ARCH+ features 3: raumlaborberlin
Matthias Rick from raumlaborberlin talks about campaign as an architectural and urbanistic medium. The event was held in January 2011 in Meiré und Meiré's Cologne Factory.
raumlaborberlin is unlike almost any other architectural bureau in that it stands for a cross-genre and interdisciplinary approach to architecture and urban planning. raumlaborberlin is not an architectural bureau in the conventional sense, but instead an open group of associates who cooperate on a project-specific basis together with specialists from other professions to work on the design of pubic spaces and artistic installations.
raumlaborberlin about boundaries and ways of crossing them:

"Our work is about urban space and its potential. If we are to be able to recognize, understand and accelerate this, we have to come to grips with the subject of boundaries. Because it is only at the boundaries that the character of a city or a structure is truly portrayed. This applies not only to space as such but also to the way we understand our discipline. We work at the boundaries of architecture and urban planning. Only when I step over the boundaries can I discover what is new and what possibilities this might hold.

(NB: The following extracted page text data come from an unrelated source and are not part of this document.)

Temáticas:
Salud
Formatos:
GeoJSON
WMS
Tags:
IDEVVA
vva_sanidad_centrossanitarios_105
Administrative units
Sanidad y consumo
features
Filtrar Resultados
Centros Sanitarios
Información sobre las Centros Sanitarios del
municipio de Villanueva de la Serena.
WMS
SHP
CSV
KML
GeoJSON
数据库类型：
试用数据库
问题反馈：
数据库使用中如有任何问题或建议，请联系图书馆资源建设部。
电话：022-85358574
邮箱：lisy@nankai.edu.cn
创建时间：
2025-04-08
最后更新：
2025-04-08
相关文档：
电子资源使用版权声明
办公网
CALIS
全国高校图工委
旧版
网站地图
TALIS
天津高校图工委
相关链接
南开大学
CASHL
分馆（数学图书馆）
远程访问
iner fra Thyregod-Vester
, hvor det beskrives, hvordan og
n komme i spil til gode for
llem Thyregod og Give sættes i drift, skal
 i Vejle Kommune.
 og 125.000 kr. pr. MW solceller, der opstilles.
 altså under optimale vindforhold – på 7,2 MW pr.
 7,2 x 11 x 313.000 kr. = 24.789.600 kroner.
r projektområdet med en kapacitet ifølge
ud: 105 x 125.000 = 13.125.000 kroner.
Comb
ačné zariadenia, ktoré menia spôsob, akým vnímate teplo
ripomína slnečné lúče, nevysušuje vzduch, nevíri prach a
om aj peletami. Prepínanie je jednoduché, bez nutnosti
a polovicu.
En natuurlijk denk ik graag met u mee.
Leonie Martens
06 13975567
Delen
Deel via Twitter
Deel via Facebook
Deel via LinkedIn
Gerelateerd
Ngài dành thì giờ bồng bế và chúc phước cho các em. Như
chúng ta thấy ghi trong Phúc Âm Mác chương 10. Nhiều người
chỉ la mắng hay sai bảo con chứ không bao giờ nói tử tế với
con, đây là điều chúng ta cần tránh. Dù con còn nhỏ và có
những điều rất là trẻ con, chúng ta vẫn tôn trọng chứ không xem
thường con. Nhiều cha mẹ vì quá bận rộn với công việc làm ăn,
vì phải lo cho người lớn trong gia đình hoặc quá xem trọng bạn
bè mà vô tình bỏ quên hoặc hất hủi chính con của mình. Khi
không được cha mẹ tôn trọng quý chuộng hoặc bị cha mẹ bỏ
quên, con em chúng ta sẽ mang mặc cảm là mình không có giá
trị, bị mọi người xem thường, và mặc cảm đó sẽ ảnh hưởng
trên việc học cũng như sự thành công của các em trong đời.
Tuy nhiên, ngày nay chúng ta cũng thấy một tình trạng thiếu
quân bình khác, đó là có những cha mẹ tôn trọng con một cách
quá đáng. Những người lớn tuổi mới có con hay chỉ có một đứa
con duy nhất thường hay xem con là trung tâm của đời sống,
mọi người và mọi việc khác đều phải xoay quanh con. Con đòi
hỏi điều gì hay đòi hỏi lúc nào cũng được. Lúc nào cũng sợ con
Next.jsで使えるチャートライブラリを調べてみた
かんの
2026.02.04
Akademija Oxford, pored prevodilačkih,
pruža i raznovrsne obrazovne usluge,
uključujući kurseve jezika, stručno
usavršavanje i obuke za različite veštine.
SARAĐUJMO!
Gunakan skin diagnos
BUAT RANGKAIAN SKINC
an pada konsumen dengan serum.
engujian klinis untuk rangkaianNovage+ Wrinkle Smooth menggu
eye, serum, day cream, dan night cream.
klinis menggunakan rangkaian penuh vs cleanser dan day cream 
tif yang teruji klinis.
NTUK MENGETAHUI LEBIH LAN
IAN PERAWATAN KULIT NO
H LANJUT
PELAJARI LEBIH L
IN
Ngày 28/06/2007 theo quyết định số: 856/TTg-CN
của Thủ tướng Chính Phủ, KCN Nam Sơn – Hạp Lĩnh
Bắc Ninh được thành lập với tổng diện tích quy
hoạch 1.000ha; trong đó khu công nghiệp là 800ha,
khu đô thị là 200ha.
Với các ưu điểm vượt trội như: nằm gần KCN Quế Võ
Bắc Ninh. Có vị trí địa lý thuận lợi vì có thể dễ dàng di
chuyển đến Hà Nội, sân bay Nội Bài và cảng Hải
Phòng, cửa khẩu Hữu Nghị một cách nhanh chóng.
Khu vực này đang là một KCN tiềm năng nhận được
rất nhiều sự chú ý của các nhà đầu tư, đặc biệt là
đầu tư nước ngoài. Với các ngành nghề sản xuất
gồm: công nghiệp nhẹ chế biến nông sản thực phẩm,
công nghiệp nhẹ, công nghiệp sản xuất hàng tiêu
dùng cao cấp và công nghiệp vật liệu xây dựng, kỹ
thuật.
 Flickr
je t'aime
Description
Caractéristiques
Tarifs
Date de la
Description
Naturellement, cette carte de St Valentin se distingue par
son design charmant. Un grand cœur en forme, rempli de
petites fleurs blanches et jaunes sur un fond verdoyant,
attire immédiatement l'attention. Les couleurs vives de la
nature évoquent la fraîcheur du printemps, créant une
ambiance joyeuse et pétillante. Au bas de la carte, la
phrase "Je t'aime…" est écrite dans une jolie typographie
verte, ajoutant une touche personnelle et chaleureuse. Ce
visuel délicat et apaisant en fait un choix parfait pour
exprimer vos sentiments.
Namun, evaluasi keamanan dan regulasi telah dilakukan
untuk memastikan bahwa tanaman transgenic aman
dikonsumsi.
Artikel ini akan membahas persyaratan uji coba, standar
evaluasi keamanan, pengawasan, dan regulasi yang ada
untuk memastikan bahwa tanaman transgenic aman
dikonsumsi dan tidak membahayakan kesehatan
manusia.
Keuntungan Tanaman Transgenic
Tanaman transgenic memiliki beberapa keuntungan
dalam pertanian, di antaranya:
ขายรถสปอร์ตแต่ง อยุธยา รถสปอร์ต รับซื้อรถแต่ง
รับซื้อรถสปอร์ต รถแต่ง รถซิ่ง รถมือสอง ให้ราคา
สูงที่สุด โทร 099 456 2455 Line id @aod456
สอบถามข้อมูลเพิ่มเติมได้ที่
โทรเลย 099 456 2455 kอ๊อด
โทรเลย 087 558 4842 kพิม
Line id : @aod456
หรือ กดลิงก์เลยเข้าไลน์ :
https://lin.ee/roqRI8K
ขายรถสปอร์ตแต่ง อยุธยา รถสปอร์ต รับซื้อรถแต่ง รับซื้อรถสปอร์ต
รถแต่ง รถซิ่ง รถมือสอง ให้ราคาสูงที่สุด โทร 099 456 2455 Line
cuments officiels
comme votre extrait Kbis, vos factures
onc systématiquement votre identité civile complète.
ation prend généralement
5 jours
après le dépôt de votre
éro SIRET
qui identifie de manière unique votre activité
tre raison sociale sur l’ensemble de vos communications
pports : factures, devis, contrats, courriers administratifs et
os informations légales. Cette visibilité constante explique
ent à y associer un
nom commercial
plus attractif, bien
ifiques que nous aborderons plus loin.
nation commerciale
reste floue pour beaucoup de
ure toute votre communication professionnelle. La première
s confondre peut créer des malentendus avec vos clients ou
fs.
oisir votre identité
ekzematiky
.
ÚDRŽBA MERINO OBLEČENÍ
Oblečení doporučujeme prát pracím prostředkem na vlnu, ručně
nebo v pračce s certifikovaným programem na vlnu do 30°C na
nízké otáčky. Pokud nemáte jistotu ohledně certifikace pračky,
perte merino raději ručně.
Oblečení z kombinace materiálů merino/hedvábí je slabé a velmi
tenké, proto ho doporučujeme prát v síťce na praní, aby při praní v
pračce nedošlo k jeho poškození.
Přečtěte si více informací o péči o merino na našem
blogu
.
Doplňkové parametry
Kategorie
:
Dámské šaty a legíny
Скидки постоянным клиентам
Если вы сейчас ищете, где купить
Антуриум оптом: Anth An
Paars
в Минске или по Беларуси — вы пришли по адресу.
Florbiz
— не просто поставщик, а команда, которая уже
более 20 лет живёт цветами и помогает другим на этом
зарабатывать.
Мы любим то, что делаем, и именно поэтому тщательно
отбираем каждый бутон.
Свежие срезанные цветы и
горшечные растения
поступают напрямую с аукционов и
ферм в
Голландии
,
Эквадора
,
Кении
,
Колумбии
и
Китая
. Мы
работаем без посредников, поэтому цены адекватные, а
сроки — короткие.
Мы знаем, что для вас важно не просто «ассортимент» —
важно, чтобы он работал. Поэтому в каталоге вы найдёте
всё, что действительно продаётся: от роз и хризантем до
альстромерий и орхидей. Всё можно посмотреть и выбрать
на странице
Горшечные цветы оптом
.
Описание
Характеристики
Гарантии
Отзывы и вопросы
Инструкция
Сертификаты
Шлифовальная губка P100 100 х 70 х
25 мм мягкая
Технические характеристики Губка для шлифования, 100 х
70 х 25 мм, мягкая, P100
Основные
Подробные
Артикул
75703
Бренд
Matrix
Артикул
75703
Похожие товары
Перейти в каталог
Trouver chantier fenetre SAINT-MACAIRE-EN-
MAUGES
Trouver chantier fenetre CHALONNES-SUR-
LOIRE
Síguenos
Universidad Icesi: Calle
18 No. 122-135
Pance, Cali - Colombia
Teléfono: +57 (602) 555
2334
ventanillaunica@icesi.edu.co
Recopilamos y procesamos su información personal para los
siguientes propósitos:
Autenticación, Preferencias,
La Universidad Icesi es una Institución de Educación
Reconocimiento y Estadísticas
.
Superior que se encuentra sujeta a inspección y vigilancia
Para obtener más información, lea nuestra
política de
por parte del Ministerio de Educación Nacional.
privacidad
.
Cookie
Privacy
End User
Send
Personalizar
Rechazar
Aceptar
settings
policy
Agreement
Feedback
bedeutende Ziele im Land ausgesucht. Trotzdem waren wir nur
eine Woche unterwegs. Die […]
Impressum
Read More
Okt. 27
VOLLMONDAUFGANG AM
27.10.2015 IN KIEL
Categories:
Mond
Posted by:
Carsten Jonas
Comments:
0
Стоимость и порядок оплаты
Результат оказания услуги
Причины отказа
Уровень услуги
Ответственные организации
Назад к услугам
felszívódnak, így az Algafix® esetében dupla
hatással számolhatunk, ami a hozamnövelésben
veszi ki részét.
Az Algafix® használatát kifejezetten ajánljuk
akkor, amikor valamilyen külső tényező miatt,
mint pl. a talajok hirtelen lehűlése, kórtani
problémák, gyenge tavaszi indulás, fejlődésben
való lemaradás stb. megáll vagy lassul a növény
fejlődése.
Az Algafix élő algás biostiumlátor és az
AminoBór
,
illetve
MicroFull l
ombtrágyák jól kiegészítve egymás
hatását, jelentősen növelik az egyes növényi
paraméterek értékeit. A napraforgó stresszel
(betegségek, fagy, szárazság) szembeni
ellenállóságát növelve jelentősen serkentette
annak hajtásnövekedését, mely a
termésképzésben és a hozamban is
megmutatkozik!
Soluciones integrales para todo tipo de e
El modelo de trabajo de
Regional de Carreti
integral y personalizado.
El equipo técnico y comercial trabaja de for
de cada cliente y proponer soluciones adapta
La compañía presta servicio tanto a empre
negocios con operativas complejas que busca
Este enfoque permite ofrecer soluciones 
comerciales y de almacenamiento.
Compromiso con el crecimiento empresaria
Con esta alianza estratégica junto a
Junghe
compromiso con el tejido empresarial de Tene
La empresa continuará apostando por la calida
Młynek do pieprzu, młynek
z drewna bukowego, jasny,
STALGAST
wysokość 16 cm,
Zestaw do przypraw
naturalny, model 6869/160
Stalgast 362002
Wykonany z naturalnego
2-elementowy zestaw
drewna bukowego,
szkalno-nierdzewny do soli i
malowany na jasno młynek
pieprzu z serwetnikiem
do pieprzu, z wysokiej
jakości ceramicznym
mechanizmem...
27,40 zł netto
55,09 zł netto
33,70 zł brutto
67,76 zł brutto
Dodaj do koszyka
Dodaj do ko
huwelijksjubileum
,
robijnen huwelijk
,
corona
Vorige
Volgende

So we see our task not so much as one of seeking solutions, but instead of confronting them with the unaccustomed and the unknown, in order to discover and define the boundaries and of course at the same time to question them again."
Boundaries are continuously shifting. They disappear, new ones appear. We are living in an era in which our world view is increasingly fragmenting. Today, the periphery starts in our own living rooms. Accepted and familiar habits become blurred. Getting to grips with the unknown conceals an unimaginable risk. Opening up to the unknown means loss of security. But this is a risk worth taking. Because boundaries are not separators. Boundaries connect us!

To understand boundaries, we have to stay in motion."
To create the installation "Back Room – adults only", Mike Meiré transformed his Cologne factory into a back room affording only difficult access. The exhibition confronts the visitor with the bewildering notion that furniture could have its own life, a dark alter-ego that questions the supposed certainties of marketing and the design staples of the good, the beautiful and the true.
The recording effect was amplified by the art film "Sync" by Marco Brambilla, which consists of hundreds of porno footage scenes which the video artist has morphed to form a single raw and disturbing feature.